Trend changes in the individual sectors since the end of February are described below together with some general comments. (Please note in most cases this is not March data but data that was released in March for previous months.)

In the general economy, the Chicago Fed. National Activity Index reversed course and trended positive and had its best value since December 2014. The CFNAI is a weighted average of 85 existing monthly indicators of national economic activity. In the SMU index section, steel buyers sentiment continued to improve and reached another all time high in mid March (Figure 3) and service center excess of sheet products became negative in January and increasingly so in February.

This is a proprietary SMU calculation. We regard an inventory deficit to be positive in terms of pricing power and in February there was a deficit of 377,000 tons (Figure 4).

In the raw materials section the prices of scrap reversed course and increased as the price of zinc trended slightly negative. We regard rising raw materials prices as positive and indicative of a strengthening market. In the sheet and strip section, net imports reversed course and increased and service center shipments became negative year/year. In the construction sector, infrastructure expenditures trended negative and housing starts trended positive, both were reversals. In manufacturing the only change was in the number employed which trended positive in February.

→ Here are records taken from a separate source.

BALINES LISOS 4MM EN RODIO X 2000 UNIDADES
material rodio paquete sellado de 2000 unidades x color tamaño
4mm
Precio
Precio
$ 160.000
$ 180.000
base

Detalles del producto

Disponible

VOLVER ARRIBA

We believe a continued examination of both the present situation and direction is a valuable tool for corporate business planning.

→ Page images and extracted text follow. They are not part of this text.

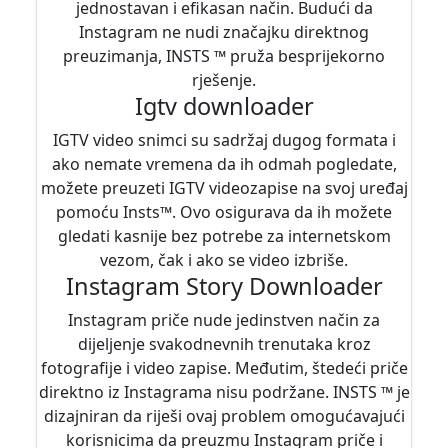
jednostavan i efikasan način. Budući da
Instagram ne nudi značajku direktnog
preuzimanja, INSTS ™ pruža besprijekorno
rješenje.
Igtv downloader
IGTV video snimci su sadržaj dugog formata i
ako nemate vremena da ih odmah pogledate,
možete preuzeti IGTV videozapise na svoj uređaj
pomoću Insts™. Ovo osigurava da ih možete
gledati kasnije bez potrebe za internetskom
vezom, čak i ako se video izbriše.
Instagram Story Downloader
Instagram priče nude jedinstven način za
dijeljenje svakodnevnih trenutaka kroz
fotografije i video zapise. Međutim, štedeći priče
direktno iz Instagrama nisu podržane. INSTS ™ je
dizajniran da riješi ovaj problem omogućavajući
korisnicima da preuzmu Instagram priče i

Explanation: The point of this analysis is to give both a quick visual appreciation of the market situation and a detailed description for those who want to dig deeper. It describes where we are now and the direction in which the market is headed and is designed to describe the market on a specific date. The chart is stacked vertically to separate the primary indicators of the general economy, of proprietary Steel Market Update indices, of raw material prices, of both sheet and long product market indicators and finally of construction and manufacturing indicators. The indicators are classified as leading, coincident or lagging as shown in the third column.

Columns in the chart are designed to differentiate between where the market is today and the direction in which it is headed. Our evaluation of the present situation is subjectively based on our opinion of the historical value of each indicator. There is nothing subjective about the trends section which provides the latest facts available on the date of publication. It is quite possible for the present situation to be predominantly red and trends to be predominantly green and vice versa depending on the overall situation and direction of the market. The present situation is sub-divided into, below the historical norm (-) (OK), and above the historical norm (+). The “Values” section of the chart is a quantitative definition of the market’s direction. In most cases values are three month moving averages to eliminate noise. In cases where seasonality is an issue, the evaluation of market direction is made on a year over year comparison to eliminate this effect. Where seasonality is not an issue concurrent periods are compared. The date of the latest data is identified in the third values column. Values will always be current as of the date of publication. Finally the far right column quantifies the trend as a percentage or numerical change with color code classification to indicate positive or negative direction.